Images are to be excluded from the copy, and the records below reproduced word for word.

:: Stored items ::

.....

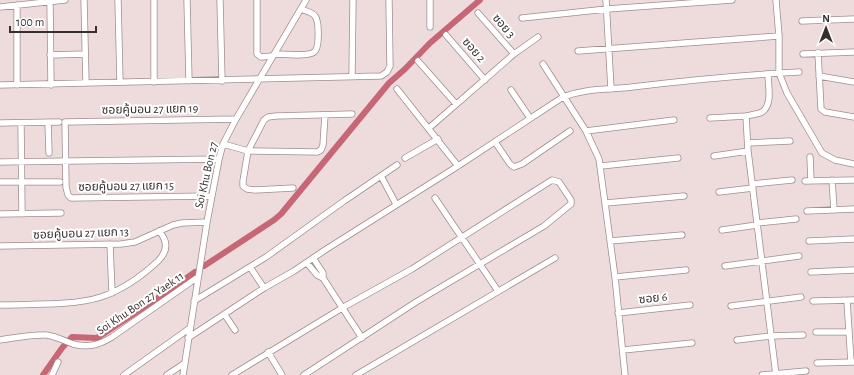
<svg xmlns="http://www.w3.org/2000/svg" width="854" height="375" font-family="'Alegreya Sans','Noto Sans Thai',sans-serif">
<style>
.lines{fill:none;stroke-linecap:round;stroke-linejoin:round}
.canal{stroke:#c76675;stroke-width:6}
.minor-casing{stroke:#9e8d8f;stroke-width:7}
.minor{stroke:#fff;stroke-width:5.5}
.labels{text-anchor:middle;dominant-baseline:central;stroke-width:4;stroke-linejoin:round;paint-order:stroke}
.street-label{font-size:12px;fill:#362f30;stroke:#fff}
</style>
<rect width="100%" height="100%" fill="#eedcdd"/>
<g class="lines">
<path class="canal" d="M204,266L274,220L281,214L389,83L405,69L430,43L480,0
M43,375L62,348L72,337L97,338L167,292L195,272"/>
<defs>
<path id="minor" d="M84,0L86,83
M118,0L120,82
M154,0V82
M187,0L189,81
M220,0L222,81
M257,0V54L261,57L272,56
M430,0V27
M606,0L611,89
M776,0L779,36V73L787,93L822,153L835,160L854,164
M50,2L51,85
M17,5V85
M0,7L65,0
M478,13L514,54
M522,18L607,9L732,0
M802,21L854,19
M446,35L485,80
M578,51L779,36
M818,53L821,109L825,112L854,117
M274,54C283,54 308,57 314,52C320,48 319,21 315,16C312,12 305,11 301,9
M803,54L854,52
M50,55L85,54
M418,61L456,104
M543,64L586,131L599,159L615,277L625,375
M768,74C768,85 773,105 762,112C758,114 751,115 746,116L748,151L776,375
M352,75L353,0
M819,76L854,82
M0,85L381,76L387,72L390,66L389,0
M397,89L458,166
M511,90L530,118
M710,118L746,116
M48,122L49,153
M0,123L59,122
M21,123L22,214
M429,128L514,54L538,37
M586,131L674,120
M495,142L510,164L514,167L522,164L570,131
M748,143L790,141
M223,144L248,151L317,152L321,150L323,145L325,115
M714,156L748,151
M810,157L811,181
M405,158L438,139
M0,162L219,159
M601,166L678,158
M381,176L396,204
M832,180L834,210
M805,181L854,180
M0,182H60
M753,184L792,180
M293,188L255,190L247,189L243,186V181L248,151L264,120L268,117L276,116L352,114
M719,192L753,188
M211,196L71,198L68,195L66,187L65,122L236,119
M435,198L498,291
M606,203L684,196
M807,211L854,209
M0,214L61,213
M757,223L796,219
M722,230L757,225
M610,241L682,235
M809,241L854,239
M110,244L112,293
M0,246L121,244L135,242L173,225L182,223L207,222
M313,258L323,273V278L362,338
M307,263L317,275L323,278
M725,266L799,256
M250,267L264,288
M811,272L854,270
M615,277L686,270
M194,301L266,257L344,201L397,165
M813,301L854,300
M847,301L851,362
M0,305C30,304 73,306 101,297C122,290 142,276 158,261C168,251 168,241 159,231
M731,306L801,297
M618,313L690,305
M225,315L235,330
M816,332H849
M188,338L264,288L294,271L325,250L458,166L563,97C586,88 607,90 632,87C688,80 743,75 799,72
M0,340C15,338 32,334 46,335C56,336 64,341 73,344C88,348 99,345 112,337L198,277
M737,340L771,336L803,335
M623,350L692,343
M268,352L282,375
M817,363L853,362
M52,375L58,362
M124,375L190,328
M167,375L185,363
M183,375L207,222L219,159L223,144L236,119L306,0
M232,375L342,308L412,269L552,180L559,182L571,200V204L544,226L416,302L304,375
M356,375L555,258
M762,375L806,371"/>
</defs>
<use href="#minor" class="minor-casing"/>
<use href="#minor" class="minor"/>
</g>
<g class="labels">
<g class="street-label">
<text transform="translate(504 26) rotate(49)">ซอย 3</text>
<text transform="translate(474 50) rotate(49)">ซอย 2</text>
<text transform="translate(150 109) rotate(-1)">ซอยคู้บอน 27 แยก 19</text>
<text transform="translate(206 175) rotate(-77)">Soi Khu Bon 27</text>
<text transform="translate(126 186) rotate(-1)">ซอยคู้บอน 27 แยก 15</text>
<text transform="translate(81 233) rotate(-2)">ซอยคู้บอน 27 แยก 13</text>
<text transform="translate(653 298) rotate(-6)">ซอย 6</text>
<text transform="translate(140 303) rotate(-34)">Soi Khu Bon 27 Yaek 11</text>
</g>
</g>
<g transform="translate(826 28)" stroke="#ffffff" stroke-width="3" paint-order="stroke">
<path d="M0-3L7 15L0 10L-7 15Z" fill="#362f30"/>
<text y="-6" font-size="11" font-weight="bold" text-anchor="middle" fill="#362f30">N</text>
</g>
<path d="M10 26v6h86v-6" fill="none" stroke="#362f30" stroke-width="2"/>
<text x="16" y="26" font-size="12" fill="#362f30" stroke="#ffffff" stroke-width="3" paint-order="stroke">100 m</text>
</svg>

.....

:: Task answer ::
<svg xmlns="http://www.w3.org/2000/svg" width="854" height="375" font-family="'Alegreya Sans','Noto Sans Thai',sans-serif">
<style>
.lines{fill:none;stroke-linecap:round;stroke-linejoin:round}
.canal{stroke:#c76675;stroke-width:6}
.minor-casing{stroke:#9e8d8f;stroke-width:7}
.minor{stroke:#fff;stroke-width:5.5}
.labels{text-anchor:middle;dominant-baseline:central;stroke-width:4;stroke-linejoin:round;paint-order:stroke}
.street-label{font-size:12px;fill:#362f30;stroke:#fff}
</style>
<rect width="100%" height="100%" fill="#eedcdd"/>
<g class="lines">
<path class="canal" d="M204,266L274,220L281,214L389,83L405,69L430,43L480,0
M43,375L62,348L72,337L97,338L167,292L195,272"/>
<defs>
<path id="minor" d="M84,0L86,83
M118,0L120,82
M154,0V82
M187,0L189,81
M220,0L222,81
M257,0V54L261,57L272,56
M430,0V27
M606,0L611,89
M776,0L779,36V73L787,93L822,153L835,160L854,164
M50,2L51,85
M17,5V85
M0,7L65,0
M478,13L514,54
M522,18L607,9L732,0
M802,21L854,19
M446,35L485,80
M578,51L779,36
M818,53L821,109L825,112L854,117
M274,54C283,54 308,57 314,52C320,48 319,21 315,16C312,12 305,11 301,9
M803,54L854,52
M50,55L85,54
M418,61L456,104
M543,64L586,131L599,159L615,277L625,375
M768,74C768,85 773,105 762,112C758,114 751,115 746,116L748,151L776,375
M352,75L353,0
M819,76L854,82
M0,85L381,76L387,72L390,66L389,0
M397,89L458,166
M511,90L530,118
M710,118L746,116
M48,122L49,153
M0,123L59,122
M21,123L22,214
M429,128L514,54L538,37
M586,131L674,120
M495,142L510,164L514,167L522,164L570,131
M748,143L790,141
M223,144L248,151L317,152L321,150L323,145L325,115
M714,156L748,151
M810,157L811,181
M405,158L438,139
M0,162L219,159
M601,166L678,158
M381,176L396,204
M832,180L834,210
M805,181L854,180
M0,182H60
M753,184L792,180
M293,188L255,190L247,189L243,186V181L248,151L264,120L268,117L276,116L352,114
M719,192L753,188
M211,196L71,198L68,195L66,187L65,122L236,119
M435,198L498,291
M606,203L684,196
M807,211L854,209
M0,214L61,213
M757,223L796,219
M722,230L757,225
M610,241L682,235
M809,241L854,239
M110,244L112,293
M0,246L121,244L135,242L173,225L182,223L207,222
M313,258L323,273V278L362,338
M307,263L317,275L323,278
M725,266L799,256
M250,267L264,288
M811,272L854,270
M615,277L686,270
M194,301L266,257L344,201L397,165
M813,301L854,300
M847,301L851,362
M0,305C30,304 73,306 101,297C122,290 142,276 158,261C168,251 168,241 159,231
M731,306L801,297
M618,313L690,305
M225,315L235,330
M816,332H849
M188,338L264,288L294,271L325,250L458,166L563,97C586,88 607,90 632,87C688,80 743,75 799,72
M0,340C15,338 32,334 46,335C56,336 64,341 73,344C88,348 99,345 112,337L198,277
M737,340L771,336L803,335
M623,350L692,343
M268,352L282,375
M817,363L853,362
M52,375L58,362
M124,375L190,328
M167,375L185,363
M183,375L207,222L219,159L223,144L236,119L306,0
M232,375L342,308L412,269L552,180L559,182L571,200V204L544,226L416,302L304,375
M356,375L555,258
M762,375L806,371"/>
</defs>
<use href="#minor" class="minor-casing"/>
<use href="#minor" class="minor"/>
</g>
<g class="labels">
<g class="street-label">
<text transform="translate(504 26) rotate(49)">ซอย 3</text>
<text transform="translate(474 50) rotate(49)">ซอย 2</text>
<text transform="translate(150 109) rotate(-1)">ซอยคู้บอน 27 แยก 19</text>
<text transform="translate(206 175) rotate(-77)">Soi Khu Bon 27</text>
<text transform="translate(126 186) rotate(-1)">ซอยคู้บอน 27 แยก 15</text>
<text transform="translate(81 233) rotate(-2)">ซอยคู้บอน 27 แยก 13</text>
<text transform="translate(653 298) rotate(-6)">ซอย 6</text>
<text transform="translate(140 303) rotate(-34)">Soi Khu Bon 27 Yaek 11</text>
</g>
</g>
<g transform="translate(826 28)" stroke="#ffffff" stroke-width="3" paint-order="stroke">
<path d="M0-3L7 15L0 10L-7 15Z" fill="#362f30"/>
<text y="-6" font-size="11" font-weight="bold" text-anchor="middle" fill="#362f30">N</text>
</g>
<path d="M10 26v6h86v-6" fill="none" stroke="#362f30" stroke-width="2"/>
<text x="16" y="26" font-size="12" fill="#362f30" stroke="#ffffff" stroke-width="3" paint-order="stroke">100 m</text>
</svg>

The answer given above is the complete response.